Because ironically, we have a greater data diversity requirement for training AI and radiology than doctors. And that data diversity requirement for AI is already appallingly low. 

And so the result is if you get trained at Stanford, you get trained on Stanford data. If you get trained somewhere else, you get trained on that institution's data. And when you think about the patient populations and the distribution of those patient populations, especially in more niche specialties like pediatrics or others, there's really just a lot of value that could be created by a better set of teaching tools provided as part of a cloud platform to physicians.

And so giving this generation of academic radiologists the toolkit to help teach the next generation of clinical radiologists is a wildly underfunded initiative. And one where a million dollars actually could go a long way. 
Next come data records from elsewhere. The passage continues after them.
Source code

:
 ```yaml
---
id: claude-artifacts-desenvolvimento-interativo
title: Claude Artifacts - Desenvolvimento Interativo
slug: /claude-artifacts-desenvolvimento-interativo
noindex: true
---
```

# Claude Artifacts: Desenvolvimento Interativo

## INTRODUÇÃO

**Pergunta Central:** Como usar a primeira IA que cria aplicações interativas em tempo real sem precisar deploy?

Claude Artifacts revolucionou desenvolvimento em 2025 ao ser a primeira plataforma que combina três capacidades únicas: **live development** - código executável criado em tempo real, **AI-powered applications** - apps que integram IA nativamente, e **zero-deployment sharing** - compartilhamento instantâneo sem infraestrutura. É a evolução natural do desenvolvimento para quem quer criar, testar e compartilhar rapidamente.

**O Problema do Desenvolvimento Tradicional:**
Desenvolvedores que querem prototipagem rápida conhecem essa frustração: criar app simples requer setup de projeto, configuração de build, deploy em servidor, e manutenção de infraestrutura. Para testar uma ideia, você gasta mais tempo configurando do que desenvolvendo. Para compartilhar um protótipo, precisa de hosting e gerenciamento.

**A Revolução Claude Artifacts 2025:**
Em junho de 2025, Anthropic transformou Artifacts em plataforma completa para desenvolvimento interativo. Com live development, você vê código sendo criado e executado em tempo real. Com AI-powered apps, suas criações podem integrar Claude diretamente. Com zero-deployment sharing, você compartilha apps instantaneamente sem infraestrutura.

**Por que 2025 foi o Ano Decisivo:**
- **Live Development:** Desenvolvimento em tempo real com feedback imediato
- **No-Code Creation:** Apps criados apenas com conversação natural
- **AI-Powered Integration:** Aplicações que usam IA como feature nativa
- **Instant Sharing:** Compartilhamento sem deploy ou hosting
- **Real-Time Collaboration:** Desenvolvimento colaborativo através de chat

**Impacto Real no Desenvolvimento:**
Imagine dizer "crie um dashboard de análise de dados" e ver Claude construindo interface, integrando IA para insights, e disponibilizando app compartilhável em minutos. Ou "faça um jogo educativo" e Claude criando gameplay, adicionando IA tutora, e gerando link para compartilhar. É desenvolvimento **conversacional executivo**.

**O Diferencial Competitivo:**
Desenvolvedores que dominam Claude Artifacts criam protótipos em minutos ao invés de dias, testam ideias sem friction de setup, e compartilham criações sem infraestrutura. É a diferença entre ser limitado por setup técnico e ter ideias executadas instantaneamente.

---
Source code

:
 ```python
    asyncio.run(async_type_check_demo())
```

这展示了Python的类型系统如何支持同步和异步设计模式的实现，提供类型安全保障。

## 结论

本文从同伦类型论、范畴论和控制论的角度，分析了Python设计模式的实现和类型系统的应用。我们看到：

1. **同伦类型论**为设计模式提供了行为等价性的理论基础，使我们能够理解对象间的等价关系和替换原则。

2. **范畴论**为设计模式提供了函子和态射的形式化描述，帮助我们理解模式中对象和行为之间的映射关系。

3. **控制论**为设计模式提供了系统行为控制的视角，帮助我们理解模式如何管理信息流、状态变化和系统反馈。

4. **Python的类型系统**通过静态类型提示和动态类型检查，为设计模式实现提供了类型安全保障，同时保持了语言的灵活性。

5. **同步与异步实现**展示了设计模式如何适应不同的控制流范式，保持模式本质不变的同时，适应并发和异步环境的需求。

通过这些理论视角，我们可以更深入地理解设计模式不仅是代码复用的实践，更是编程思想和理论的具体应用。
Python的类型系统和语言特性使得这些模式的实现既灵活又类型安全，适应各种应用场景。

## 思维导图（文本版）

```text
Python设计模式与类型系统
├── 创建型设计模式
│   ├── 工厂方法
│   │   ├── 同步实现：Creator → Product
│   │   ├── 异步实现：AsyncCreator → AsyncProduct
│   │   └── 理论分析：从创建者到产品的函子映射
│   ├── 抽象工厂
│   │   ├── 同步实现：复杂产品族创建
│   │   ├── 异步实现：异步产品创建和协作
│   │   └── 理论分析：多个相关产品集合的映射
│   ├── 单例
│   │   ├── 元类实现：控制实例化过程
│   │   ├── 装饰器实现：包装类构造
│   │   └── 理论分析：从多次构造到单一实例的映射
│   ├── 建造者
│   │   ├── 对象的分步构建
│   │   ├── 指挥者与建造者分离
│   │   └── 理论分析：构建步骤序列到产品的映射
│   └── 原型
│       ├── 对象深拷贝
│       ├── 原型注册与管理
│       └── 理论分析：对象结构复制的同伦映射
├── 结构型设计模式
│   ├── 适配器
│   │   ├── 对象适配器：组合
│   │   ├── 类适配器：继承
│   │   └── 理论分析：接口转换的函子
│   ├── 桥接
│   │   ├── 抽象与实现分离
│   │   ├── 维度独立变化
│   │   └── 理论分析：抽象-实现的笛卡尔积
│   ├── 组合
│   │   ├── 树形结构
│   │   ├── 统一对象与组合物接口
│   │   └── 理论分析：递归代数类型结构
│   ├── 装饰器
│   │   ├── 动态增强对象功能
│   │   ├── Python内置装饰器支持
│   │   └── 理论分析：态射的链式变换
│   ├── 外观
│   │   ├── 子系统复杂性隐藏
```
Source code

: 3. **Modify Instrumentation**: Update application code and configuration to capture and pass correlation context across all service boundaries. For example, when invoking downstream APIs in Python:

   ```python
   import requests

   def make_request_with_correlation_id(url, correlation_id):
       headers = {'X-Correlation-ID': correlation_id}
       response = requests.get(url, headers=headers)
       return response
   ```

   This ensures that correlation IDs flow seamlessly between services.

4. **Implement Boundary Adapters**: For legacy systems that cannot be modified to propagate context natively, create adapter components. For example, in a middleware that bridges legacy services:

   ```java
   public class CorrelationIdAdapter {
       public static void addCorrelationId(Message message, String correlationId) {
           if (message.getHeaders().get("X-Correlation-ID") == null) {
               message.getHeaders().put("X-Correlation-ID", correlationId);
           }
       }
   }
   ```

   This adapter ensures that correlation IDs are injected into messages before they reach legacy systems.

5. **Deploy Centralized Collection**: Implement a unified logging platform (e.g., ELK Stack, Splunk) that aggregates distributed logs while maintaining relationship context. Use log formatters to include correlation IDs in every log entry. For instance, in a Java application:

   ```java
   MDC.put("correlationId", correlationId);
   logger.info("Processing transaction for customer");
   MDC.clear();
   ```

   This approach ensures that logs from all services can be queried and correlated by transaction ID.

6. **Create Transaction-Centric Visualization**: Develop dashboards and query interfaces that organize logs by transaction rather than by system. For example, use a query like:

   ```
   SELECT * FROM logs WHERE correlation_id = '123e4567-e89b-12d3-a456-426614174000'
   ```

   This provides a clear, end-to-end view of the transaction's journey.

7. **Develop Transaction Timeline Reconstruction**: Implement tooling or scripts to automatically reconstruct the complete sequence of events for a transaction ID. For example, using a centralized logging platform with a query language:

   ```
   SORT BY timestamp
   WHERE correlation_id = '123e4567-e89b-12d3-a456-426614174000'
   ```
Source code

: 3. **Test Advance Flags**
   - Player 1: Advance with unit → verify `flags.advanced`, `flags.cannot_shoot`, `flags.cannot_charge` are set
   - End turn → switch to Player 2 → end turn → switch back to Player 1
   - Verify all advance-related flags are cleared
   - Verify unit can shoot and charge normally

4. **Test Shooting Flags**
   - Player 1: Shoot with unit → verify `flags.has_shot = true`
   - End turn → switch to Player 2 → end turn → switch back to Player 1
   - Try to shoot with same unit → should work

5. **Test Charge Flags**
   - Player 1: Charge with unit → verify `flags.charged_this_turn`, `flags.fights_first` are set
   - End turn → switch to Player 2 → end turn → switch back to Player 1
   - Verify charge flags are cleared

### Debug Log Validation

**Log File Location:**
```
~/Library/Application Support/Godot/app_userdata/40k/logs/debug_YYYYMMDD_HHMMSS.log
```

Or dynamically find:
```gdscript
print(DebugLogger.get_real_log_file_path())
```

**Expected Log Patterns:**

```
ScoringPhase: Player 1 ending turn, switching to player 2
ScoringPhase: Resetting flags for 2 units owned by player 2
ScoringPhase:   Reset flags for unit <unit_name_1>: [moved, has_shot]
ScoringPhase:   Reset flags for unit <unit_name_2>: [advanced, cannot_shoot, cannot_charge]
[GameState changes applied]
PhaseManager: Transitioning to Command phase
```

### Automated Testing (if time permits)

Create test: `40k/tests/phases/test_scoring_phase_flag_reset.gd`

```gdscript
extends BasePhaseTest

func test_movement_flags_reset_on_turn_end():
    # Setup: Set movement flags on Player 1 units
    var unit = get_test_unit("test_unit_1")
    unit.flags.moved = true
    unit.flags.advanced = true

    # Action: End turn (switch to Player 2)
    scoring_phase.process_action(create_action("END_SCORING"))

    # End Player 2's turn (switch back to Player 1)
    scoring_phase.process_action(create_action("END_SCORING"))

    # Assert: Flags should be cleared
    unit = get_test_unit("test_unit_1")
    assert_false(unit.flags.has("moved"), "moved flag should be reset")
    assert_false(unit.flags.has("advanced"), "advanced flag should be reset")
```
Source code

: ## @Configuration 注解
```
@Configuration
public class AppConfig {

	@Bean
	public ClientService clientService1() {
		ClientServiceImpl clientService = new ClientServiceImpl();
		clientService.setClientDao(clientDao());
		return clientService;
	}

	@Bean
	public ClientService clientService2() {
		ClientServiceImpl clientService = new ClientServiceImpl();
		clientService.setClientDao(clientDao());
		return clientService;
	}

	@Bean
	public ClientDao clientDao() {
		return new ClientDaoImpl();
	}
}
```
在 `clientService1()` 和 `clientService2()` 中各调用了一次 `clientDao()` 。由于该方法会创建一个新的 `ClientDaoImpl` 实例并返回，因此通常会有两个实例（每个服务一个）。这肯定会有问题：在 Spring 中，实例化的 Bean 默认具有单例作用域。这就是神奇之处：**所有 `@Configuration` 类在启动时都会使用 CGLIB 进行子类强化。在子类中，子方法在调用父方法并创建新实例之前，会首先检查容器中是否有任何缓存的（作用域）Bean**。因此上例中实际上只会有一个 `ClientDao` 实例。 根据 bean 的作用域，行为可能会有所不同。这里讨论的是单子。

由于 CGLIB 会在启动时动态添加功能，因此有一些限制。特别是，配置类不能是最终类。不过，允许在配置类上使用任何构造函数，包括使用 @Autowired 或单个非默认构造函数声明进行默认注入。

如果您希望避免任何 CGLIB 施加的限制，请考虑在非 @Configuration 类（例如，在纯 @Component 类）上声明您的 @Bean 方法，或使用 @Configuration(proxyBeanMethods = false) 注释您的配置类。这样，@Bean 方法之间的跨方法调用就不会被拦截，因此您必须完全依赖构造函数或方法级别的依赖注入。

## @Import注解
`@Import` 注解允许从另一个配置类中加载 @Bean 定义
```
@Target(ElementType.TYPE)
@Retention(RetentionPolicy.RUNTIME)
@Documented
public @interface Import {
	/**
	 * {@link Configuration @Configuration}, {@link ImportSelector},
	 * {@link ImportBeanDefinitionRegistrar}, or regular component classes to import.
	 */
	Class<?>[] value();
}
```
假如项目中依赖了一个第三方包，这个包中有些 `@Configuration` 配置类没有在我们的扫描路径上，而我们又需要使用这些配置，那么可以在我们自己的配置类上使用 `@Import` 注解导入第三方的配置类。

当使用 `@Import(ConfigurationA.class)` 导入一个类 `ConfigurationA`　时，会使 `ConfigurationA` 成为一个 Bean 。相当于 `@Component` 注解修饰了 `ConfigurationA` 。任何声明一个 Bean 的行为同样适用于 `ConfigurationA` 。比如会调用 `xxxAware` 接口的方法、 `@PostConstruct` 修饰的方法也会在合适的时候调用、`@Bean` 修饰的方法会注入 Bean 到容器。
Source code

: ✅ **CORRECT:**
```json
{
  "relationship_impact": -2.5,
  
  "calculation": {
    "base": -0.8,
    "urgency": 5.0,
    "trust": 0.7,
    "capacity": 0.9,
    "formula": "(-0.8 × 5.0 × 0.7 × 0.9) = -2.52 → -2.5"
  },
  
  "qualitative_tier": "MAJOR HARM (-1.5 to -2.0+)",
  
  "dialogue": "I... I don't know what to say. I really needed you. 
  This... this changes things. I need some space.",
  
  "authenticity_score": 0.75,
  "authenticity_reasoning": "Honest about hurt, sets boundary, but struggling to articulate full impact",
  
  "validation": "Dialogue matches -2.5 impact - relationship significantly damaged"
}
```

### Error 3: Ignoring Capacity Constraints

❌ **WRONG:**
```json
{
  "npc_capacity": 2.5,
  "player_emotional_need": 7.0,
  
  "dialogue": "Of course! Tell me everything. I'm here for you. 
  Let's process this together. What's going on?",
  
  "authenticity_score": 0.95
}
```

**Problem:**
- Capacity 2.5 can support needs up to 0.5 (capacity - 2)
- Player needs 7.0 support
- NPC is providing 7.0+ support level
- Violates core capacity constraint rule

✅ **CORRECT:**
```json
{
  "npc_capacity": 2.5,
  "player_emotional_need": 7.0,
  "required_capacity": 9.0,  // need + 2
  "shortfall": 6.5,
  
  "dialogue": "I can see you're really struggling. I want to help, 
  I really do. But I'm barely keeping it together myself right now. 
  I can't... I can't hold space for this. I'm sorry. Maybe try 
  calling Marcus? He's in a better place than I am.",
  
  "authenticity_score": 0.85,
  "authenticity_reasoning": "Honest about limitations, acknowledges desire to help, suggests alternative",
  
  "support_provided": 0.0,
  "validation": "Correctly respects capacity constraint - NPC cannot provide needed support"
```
What's the best advice you've ever received? 

Don't start a company. But I'll explain why.

The independent director on our board, Dr. Bill Brody, was the president of Johns Hopkins, and he's an incredible human being and has been an incredible mentor to me over time. Before joining our board, he was one of the first people I talked to when I thought about starting Sirona and his advice was, “Don't start a company.”

The reason is that even if you know that the person you're speaking to knows everything about the thing you want to build, if their opinion is enough to dissuade you from starting a business, it was never going to work for you anyway. And so the only reason to start a company is if everyone who knows as much or more than you says, “Don't do this,” and you'll still do it.

It doesn't mean that you should do something if everyone tells you not to do it, but it means if someone saying ‘don't do it’ causes you to question or it causes you to not actually do it, then you weren't going to make it in the first place. And so, don't start companies, build things you think should exist, And only do that if no one can talk you out of it.